A simulation study of the current-voltage relationship of the Io tail aurora

The Io tail aurora extends for approximately 100 degrees downstream in longitude from the Io footprint aurora. Observations indicate that the brightness of the Io tail aurora continuously decreases along the footpath while its peak altitude remains constant. According to the quasi-steady theoretical frame, this suggests that the field-aligned voltage is constant while the parallel current density decreases in the downstream direction. The mechanism that realizes the current-voltage relationship of the Io tail aurora remains unresolved. In this paper, we apply a new multimagnetofluid code to the Io-Jupiter system to clarify the origin of the current-voltage relationship. The code solves a set of equations that includes the electron convection term in Ohm's law, which enables us to simulate the current-driven ion acoustic instability in the fluid frame.
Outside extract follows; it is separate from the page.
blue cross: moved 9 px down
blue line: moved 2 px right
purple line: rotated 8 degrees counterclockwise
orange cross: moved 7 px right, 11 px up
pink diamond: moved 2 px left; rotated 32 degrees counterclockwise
The instability forms a transition layer at a high altitude, which accelerates the magnetospheric electrons and blocks the magnetospheric ions, leading to the formation of a density depleted region called an auroral cavity. We find that if the ionospheric proton density decreases at the same rate as the parallel current density, the timescale on which the transition layer disappears is consistent with the longitudinal extent of the tail aurora, and the potential gap is constant all along the tail. We discuss the possibility that the fringe, wideband repetitive bursts of the Io-related Jovian decametric radiation, is excited in the auroral cavity.